▶ [WHAT YOU SHOULD DO]: Write out the text of all the material below word for word, keeping each line as it appears. Leave the pictures out of your answer.
╭─ INPUT
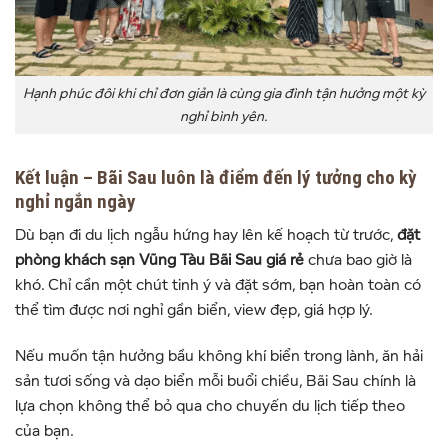
Hạnh phúc đôi khi chỉ đơn giản là cùng gia đình tận hưởng một kỳ
nghỉ bình yên.
Kết luận – Bãi Sau luôn là điểm đến lý tưởng cho kỳ
nghỉ ngắn ngày
Dù bạn đi du lịch ngẫu hứng hay lên kế hoạch từ trước,
đặt
phòng khách sạn Vũng Tàu Bãi Sau giá rẻ
chưa bao giờ là
khó. Chỉ cần một chút tinh ý và đặt sớm, bạn hoàn toàn có
thể tìm được nơi nghỉ gần biển, view đẹp, giá hợp lý.
Nếu muốn tận hưởng bầu không khí biển trong lành, ăn hải
sản tươi sống và dạo biển mỗi buổi chiều, Bãi Sau chính là
lựa chọn không thể bỏ qua cho chuyến du lịch tiếp theo
của bạn.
╰─
▶ [WRITTEN RESPONSE]:
Hạnh phúc đôi khi chỉ đơn giản là cùng gia đình tận hưởng một kỳ
nghỉ bình yên.
Kết luận – Bãi Sau luôn là điểm đến lý tưởng cho kỳ
nghỉ ngắn ngày
Dù bạn đi du lịch ngẫu hứng hay lên kế hoạch từ trước,
đặt
phòng khách sạn Vũng Tàu Bãi Sau giá rẻ
chưa bao giờ là
khó. Chỉ cần một chút tinh ý và đặt sớm, bạn hoàn toàn có
thể tìm được nơi nghỉ gần biển, view đẹp, giá hợp lý.
Nếu muốn tận hưởng bầu không khí biển trong lành, ăn hải
sản tươi sống và dạo biển mỗi buổi chiều, Bãi Sau chính là
lựa chọn không thể bỏ qua cho chuyến du lịch tiếp theo
của bạn.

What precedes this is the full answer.